Mexican defense secretary Gen. Salvador Cienfuegos Zepeda, pictured in a court sketch, had been accused of helping the H-2 Cartel, an extremely violent Mexican drug trafficking organization, traffic thousands of kilograms of cocaine, heroin, methamphetamine and marijuana into the U.S.

Bill Robles/AP

The U.S. Department of Justice is seeking to drop charges against a former Mexican defense secretary, the highest-ranking Mexican official ever arrested for alleged drug trafficking, so that he "may be investigated and, if appropriate, charged, under Mexican law."
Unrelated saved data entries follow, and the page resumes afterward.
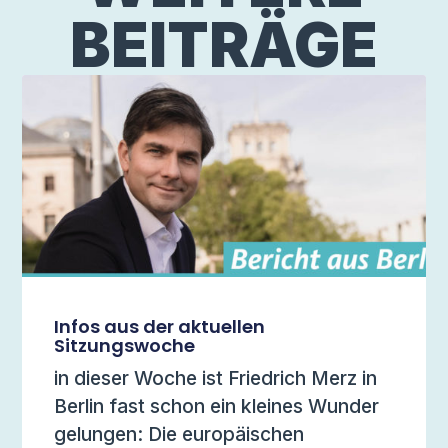
BEITRÄGE
Infos aus der aktuellen
Sitzungswoche
in dieser Woche ist Friedrich Merz in
Berlin fast schon ein kleines Wunder
gelungen: Die europäischen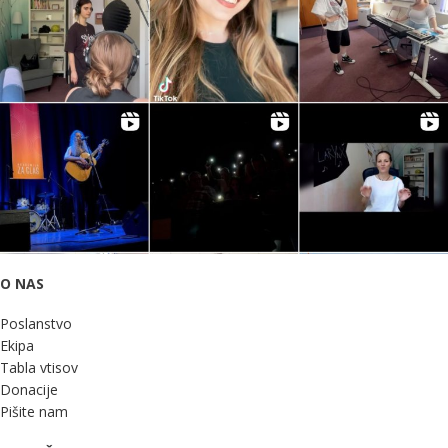
O NAS
Poslanstvo
Ekipa
Tabla vtisov
Donacije
Pišite nam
Salvador Cienfuegos Zepeda, nicknamed The Godfather, had been accused of working on behalf of one of Mexico's deadliest cartels, known as the H-2. Authorities alleged Cienfuegos took bribes to protect the cartel and its leaders by informing them of pending military actions against them. An indictment in the Eastern District of New York also alleged he used troops to launch operations against a rival cartel.

The 72-year-old was taken into custody on Oct. 15 at Los Angeles International Airport and faced charges of conspiracy to manufacture, import and distribute narcotics into the United States and money laundering.
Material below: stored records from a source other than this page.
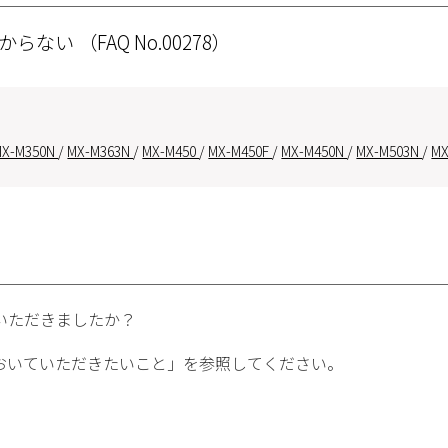
分からない
（FAQ No.00278）
MX-M350N
/
MX-M363N
/
MX-M450
/
MX-M450F
/
MX-M450N
/
MX-M503N
/
MX
いただきましたか？
おいていただきたいこと」を参照してください。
But on Tuesday Attorney General William Barr partnered with Mexico's Attorney General Alejandro Gertz Manero in announcing the unusual decision to have Cienfuegos released into that country's custody.
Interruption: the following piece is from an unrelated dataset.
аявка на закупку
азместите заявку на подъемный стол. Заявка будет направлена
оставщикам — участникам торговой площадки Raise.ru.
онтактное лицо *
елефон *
The officials explained the move comes "under the Treaty that governs the sharing of evidence," saying the Justice Department provided Mexico with evidence against Cienfuegos and will cooperate "to support the investigation by Mexican authorities."

The former general retired earlier this year after a long career in the Mexican army. His last post was defense secretary under former President Enrique Peña Nieto.

U.S. court documents describe the extent of Cienfuegos' alleged crimes on behalf of the H-2 Cartel, an extremely violent drug trafficking organization. The former general is believed to have facilitated the trafficking of "thousands of kilograms of cocaine, heroin, methamphetamine and marijuana into the United States, including New York City."

"In exchange for bribe payments, he permitted the H-2 Cartel — a cartel that routinely engaged in wholesale violence, including torture and murder — to operate with impunity in Mexico," the documents state.

His arrest caused shockwaves among Mexico's political elite, including the president, as well as leaders of the armed forces, who saw it as a sign of corruption at the highest levels of that country's powerful leaders.

Following Cienfuegos' detention, Mexican President Andrés Manuel López Obrador said it's regrettable that someone so high up in the Mexican government is accused of ties to drug traffickers. The president added that his administration is trying to figure out how deep the corruption goes.

But in the aftermath, he expressed outrage at the U.S.'s unilateral move to arrest the formerly high ranking official, saying it was a violation of national sovereignty.

As NPR has reported:

"Last year U.S. officials arrested the head of public security under former President Felipe Calderon and charged him with drug trafficking. Calderon put Mexico's military at the forefront of the country's crackdown on cartels more than a decade ago. That role for the military continued into the next administration with former Defense Secretary Cienfuegos at the helm."

López Obrador said he continues to have full confidence in his military, including the heads of the army and navy who served under Cienfuegos.

Mexico's foreign minister did not say whether Cienfuegos, who remains in U.S. custody, would face charges in his home country, but did say an investigation had been opened based on evidence shared by U.S. prosecutors.

Mexico's attorney general did not respond to calls for comment.